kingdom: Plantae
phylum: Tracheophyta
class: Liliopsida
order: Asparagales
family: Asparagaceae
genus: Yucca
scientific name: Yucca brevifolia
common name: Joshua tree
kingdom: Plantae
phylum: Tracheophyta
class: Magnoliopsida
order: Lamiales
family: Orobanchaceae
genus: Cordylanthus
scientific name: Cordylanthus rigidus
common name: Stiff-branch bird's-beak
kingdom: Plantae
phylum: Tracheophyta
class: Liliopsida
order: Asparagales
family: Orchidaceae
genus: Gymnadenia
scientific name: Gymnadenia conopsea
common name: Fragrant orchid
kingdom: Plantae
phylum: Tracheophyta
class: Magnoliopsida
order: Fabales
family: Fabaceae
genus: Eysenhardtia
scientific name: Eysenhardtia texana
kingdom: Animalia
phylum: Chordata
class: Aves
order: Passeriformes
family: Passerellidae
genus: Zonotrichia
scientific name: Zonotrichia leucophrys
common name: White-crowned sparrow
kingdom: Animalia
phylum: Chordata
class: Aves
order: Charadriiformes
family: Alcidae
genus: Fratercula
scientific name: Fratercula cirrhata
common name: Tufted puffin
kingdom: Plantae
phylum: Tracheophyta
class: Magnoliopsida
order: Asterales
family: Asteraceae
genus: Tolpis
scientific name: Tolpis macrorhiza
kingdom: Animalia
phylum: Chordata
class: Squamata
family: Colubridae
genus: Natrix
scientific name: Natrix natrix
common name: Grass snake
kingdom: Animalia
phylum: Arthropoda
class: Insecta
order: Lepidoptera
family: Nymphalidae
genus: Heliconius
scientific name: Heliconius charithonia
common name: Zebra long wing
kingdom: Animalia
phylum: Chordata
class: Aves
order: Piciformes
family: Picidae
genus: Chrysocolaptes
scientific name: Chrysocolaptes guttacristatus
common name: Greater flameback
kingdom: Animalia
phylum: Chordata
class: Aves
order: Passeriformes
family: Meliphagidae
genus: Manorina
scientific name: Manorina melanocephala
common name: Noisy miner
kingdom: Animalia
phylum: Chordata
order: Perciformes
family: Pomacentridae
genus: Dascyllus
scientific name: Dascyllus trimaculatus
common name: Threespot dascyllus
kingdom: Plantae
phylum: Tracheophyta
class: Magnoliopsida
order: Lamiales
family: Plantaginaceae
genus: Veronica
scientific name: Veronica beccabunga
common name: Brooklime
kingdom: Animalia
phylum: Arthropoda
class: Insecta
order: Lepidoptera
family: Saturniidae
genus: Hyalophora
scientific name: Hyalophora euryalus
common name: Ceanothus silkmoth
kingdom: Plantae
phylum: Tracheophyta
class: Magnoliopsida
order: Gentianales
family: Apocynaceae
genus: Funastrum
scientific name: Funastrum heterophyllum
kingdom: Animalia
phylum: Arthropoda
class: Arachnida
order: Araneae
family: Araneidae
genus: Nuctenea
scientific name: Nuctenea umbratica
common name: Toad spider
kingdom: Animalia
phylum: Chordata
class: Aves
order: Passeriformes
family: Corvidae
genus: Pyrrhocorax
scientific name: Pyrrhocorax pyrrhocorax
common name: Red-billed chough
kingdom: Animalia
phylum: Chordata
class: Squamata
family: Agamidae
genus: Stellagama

| YOUR INSTRUCTIONS |
Reproduce every line of the records above, character for character and in the same order.

| COMPLETED EXERCISE |
kingdom: Plantae
phylum: Tracheophyta
class: Liliopsida
order: Asparagales
family: Asparagaceae
genus: Yucca
scientific name: Yucca brevifolia
common name: Joshua tree
kingdom: Plantae
phylum: Tracheophyta
class: Magnoliopsida
order: Lamiales
family: Orobanchaceae
genus: Cordylanthus
scientific name: Cordylanthus rigidus
common name: Stiff-branch bird's-beak
kingdom: Plantae
phylum: Tracheophyta
class: Liliopsida
order: Asparagales
family: Orchidaceae
genus: Gymnadenia
scientific name: Gymnadenia conopsea
common name: Fragrant orchid
kingdom: Plantae
phylum: Tracheophyta
class: Magnoliopsida
order: Fabales
family: Fabaceae
genus: Eysenhardtia
scientific name: Eysenhardtia texana
kingdom: Animalia
phylum: Chordata
class: Aves
order: Passeriformes
family: Passerellidae
genus: Zonotrichia
scientific name: Zonotrichia leucophrys
common name: White-crowned sparrow
kingdom: Animalia
phylum: Chordata
class: Aves
order: Charadriiformes
family: Alcidae
genus: Fratercula
scientific name: Fratercula cirrhata
common name: Tufted puffin
kingdom: Plantae
phylum: Tracheophyta
class: Magnoliopsida
order: Asterales
family: Asteraceae
genus: Tolpis
scientific name: Tolpis macrorhiza
kingdom: Animalia
phylum: Chordata
class: Squamata
family: Colubridae
genus: Natrix
scientific name: Natrix natrix
common name: Grass snake
kingdom: Animalia
phylum: Arthropoda
class: Insecta
order: Lepidoptera
family: Nymphalidae
genus: Heliconius
scientific name: Heliconius charithonia
common name: Zebra long wing
kingdom: Animalia
phylum: Chordata
class: Aves
order: Piciformes
family: Picidae
genus: Chrysocolaptes
scientific name: Chrysocolaptes guttacristatus
common name: Greater flameback
kingdom: Animalia
phylum: Chordata
class: Aves
order: Passeriformes
family: Meliphagidae
genus: Manorina
scientific name: Manorina melanocephala
common name: Noisy miner
kingdom: Animalia
phylum: Chordata
order: Perciformes
family: Pomacentridae
genus: Dascyllus
scientific name: Dascyllus trimaculatus
common name: Threespot dascyllus
kingdom: Plantae
phylum: Tracheophyta
class: Magnoliopsida
order: Lamiales
family: Plantaginaceae
genus: Veronica
scientific name: Veronica beccabunga
common name: Brooklime
kingdom: Animalia
phylum: Arthropoda
class: Insecta
order: Lepidoptera
family: Saturniidae
genus: Hyalophora
scientific name: Hyalophora euryalus
common name: Ceanothus silkmoth
kingdom: Plantae
phylum: Tracheophyta
class: Magnoliopsida
order: Gentianales
family: Apocynaceae
genus: Funastrum
scientific name: Funastrum heterophyllum
kingdom: Animalia
phylum: Arthropoda
class: Arachnida
order: Araneae
family: Araneidae
genus: Nuctenea
scientific name: Nuctenea umbratica
common name: Toad spider
kingdom: Animalia
phylum: Chordata
class: Aves
order: Passeriformes
family: Corvidae
genus: Pyrrhocorax
scientific name: Pyrrhocorax pyrrhocorax
common name: Red-billed chough
kingdom: Animalia
phylum: Chordata
class: Squamata
family: Agamidae
genus: Stellagama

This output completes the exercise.